● PROBLEM REQUIREMENTS:
Nothing but the pictures should be left out when you copy the records exactly.

EXTRACTED ENTRIES: Begin

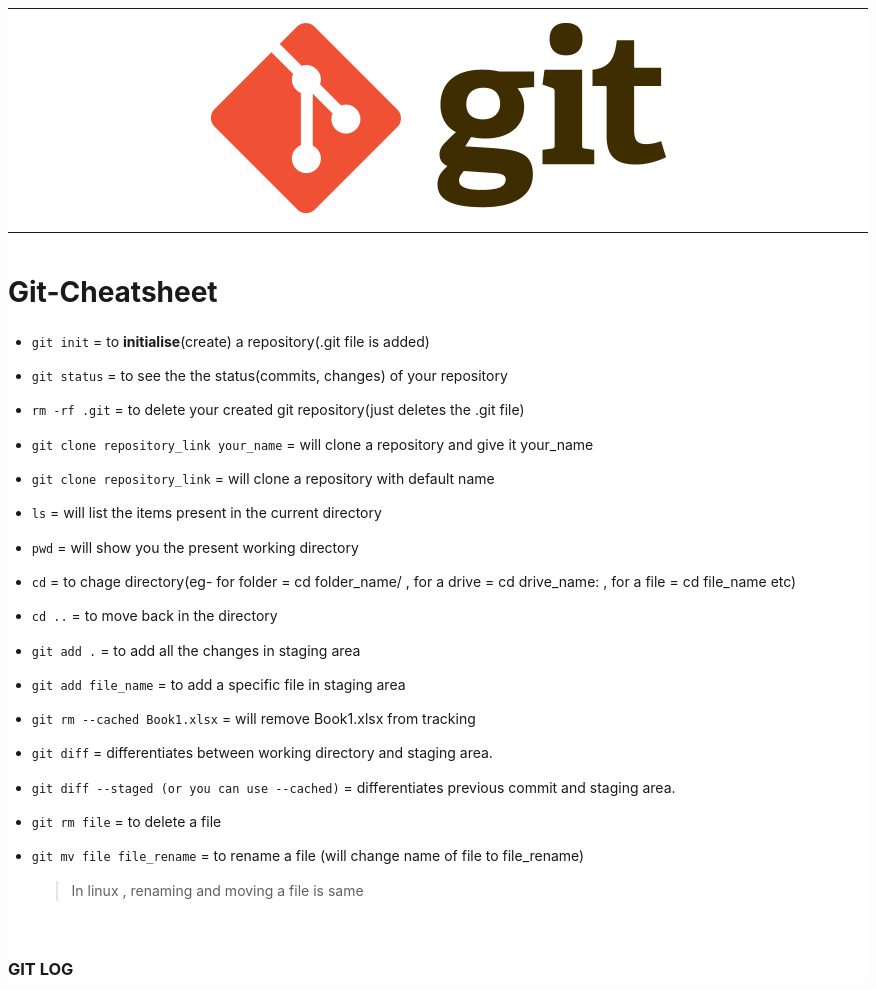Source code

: <hr>
<p align="center">
    <img alt="Git" src="git-logo.png" height="190" width="455">
</p>
<hr>

# Git-Cheatsheet

- ```git init``` = to **initialise**(create) a repository(.git file is added)
- ```git status``` = to see the the status(commits, changes) of your repository
- ```rm -rf .git``` = to delete your created git repository(just deletes the .git file)
- ```git clone repository_link your_name``` = will clone a repository and give it your_name  
- ```git clone repository_link``` = will clone a repository with default name
- ```ls``` = will list the items present in the current directory
- ```pwd``` = will show you the present working directory
- ```cd``` = to chage directory(eg- for folder = cd folder_name/ , for a drive = cd drive_name: , for a file = cd file_name etc)
- ```cd ..``` = to move back in the directory
- ```git add .``` = to add all the changes in staging area
- ```git add file_name``` = to add a specific file in staging area 
- ```git rm --cached Book1.xlsx``` = will remove Book1.xlsx from tracking 

- ```git diff``` = differentiates between working directory and staging area.
- ```git diff --staged (or you can use --cached)``` = differentiates previous commit and staging area.
- ```git rm file``` = to delete a file

- ```git mv file file_rename``` = to rename a file (will change name of file to file_rename)
     > In linux , renaming and moving a file is same

<br> 

### GIT LOG
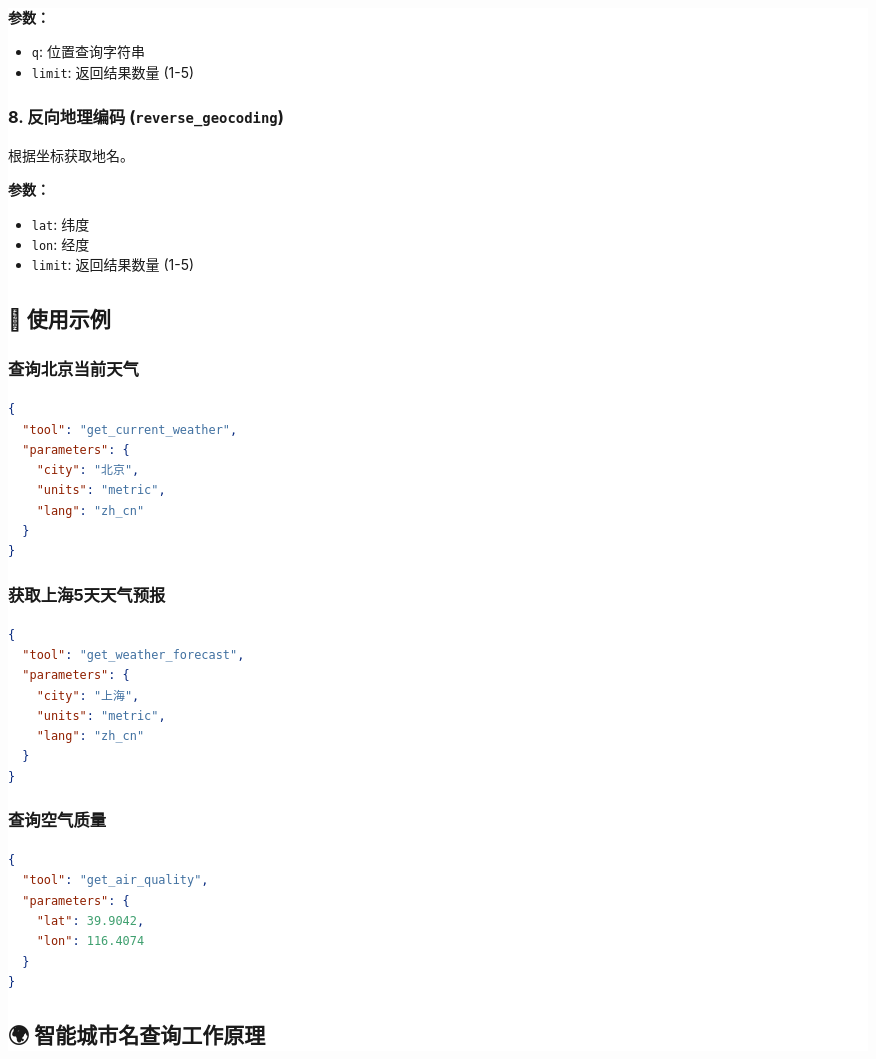 **参数：**
- `q`: 位置查询字符串
- `limit`: 返回结果数量 (1-5)

### 8. 反向地理编码 (`reverse_geocoding`)
根据坐标获取地名。

**参数：**
- `lat`: 纬度
- `lon`: 经度
- `limit`: 返回结果数量 (1-5)

## 📝 使用示例

### 查询北京当前天气
```json
{
  "tool": "get_current_weather",
  "parameters": {
    "city": "北京",
    "units": "metric",
    "lang": "zh_cn"
  }
}
```

### 获取上海5天天气预报
```json
{
  "tool": "get_weather_forecast",
  "parameters": {
    "city": "上海",
    "units": "metric",
    "lang": "zh_cn"
  }
}
```

### 查询空气质量
```json
{
  "tool": "get_air_quality",
  "parameters": {
    "lat": 39.9042,
    "lon": 116.4074
  }
}
```

## 🌍 智能城市名查询工作原理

EXTRACTED ENTRIES: End

● EXERCISE ANSWER:
Source code

: <hr>
<p align="center">
    <img alt="Git" src="git-logo.png" height="190" width="455">
</p>
<hr>

# Git-Cheatsheet

- ```git init``` = to **initialise**(create) a repository(.git file is added)
- ```git status``` = to see the the status(commits, changes) of your repository
- ```rm -rf .git``` = to delete your created git repository(just deletes the .git file)
- ```git clone repository_link your_name``` = will clone a repository and give it your_name  
- ```git clone repository_link``` = will clone a repository with default name
- ```ls``` = will list the items present in the current directory
- ```pwd``` = will show you the present working directory
- ```cd``` = to chage directory(eg- for folder = cd folder_name/ , for a drive = cd drive_name: , for a file = cd file_name etc)
- ```cd ..``` = to move back in the directory
- ```git add .``` = to add all the changes in staging area
- ```git add file_name``` = to add a specific file in staging area 
- ```git rm --cached Book1.xlsx``` = will remove Book1.xlsx from tracking 

- ```git diff``` = differentiates between working directory and staging area.
- ```git diff --staged (or you can use --cached)``` = differentiates previous commit and staging area.
- ```git rm file``` = to delete a file

- ```git mv file file_rename``` = to rename a file (will change name of file to file_rename)
     > In linux , renaming and moving a file is same

<br> 

### GIT LOG
 **参数：**
- `q`: 位置查询字符串
- `limit`: 返回结果数量 (1-5)

### 8. 反向地理编码 (`reverse_geocoding`)
根据坐标获取地名。

**参数：**
- `lat`: 纬度
- `lon`: 经度
- `limit`: 返回结果数量 (1-5)

## 📝 使用示例

### 查询北京当前天气
```json
{
  "tool": "get_current_weather",
  "parameters": {
    "city": "北京",
    "units": "metric",
    "lang": "zh_cn"
  }
}
```

### 获取上海5天天气预报
```json
{
  "tool": "get_weather_forecast",
  "parameters": {
    "city": "上海",
    "units": "metric",
    "lang": "zh_cn"
  }
}
```

### 查询空气质量
```json
{
  "tool": "get_air_quality",
  "parameters": {
    "lat": 39.9042,
    "lon": 116.4074
  }
}
```

## 🌍 智能城市名查询工作原理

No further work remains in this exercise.